The most significant shift in environmental governance over the last thirty years has been the convergence of environmental and liberal economic norms toward "liberal environmentalism"―which predicates environmental protection on the promotion and maintenance of a liberal economic order. Steven Bernstein assesses the reasons for this historical shift, introduces a socio-evolutionary explanation for the selection of international norms, and considers the implications for our ability to address global environmental problems.
The author maintains that the institutionalization of "sustainable development" at the 1992 United Nations Conference on Environment and Development (UNCED) legitimized the evolution toward liberal environmentalism. Arguing that most of the literature on international environmental politics is too rationalist and problem-specific, Bernstein challenges the mainstream thinking on international cooperation by showing that it is always for some purpose or goal. His analysis of the norms that guide global environmental policy also challenges the often-presumed primacy of science in environmental governance.

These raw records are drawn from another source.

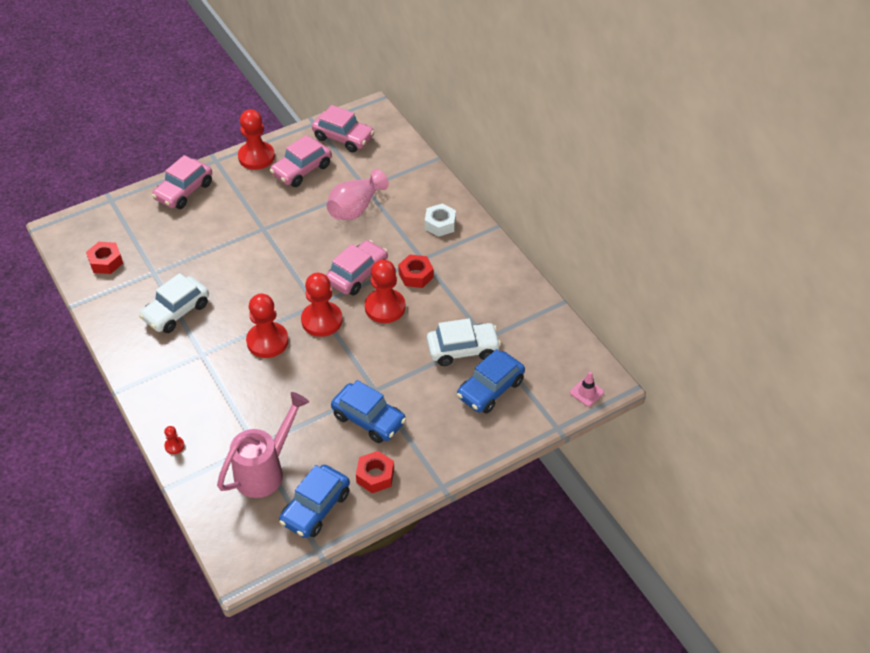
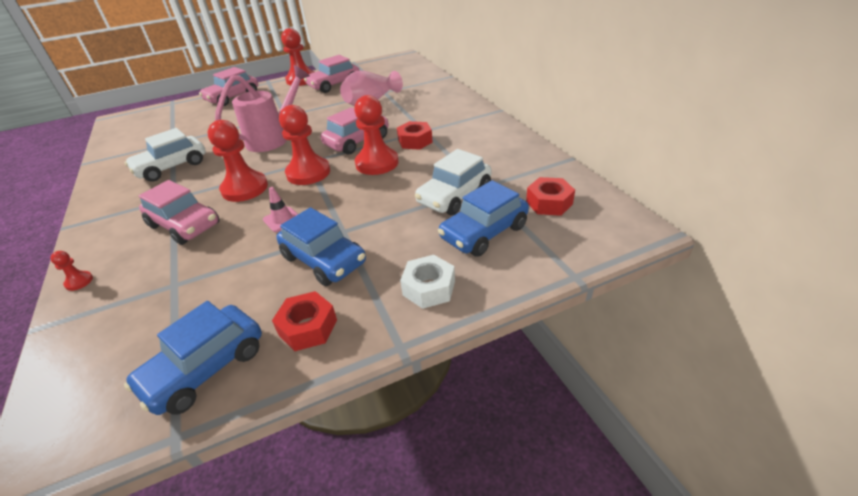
camera: 10 degrees right, 10 degrees down
(106, 262) = (137, 136): red nut -> red nut (549, 203)
(265, 470) = (167, 313): pink watering can -> pink watering can (274, 138)
(343, 137) = (375, 69): pink car -> pink car (185, 225)
(440, 224) = (446, 110): white nut -> white nut (429, 288)
(463, 349) = (454, 196): white car -> white car turned 135 degrees clockwise
(586, 392) = (612, 238): pink traffic cone -> pink traffic cone (282, 219)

A lot of impressive stuff. I agree with the idea that too many theories treat interests as exogenous, and I am sympathetic to the methodological critiques of many IR-theories. I do not, on the other hand, quite understand the brushing aside of Gramscian hegemony theory, nor do I like the method by which "norms" are herein investigated, which seems to be largely on explicit linguistic content available to the researcher.
Most useful when offering taxonomies of various epochs of governance paradigms for environmental problems, least when having to say what changes in those paradigms amount to.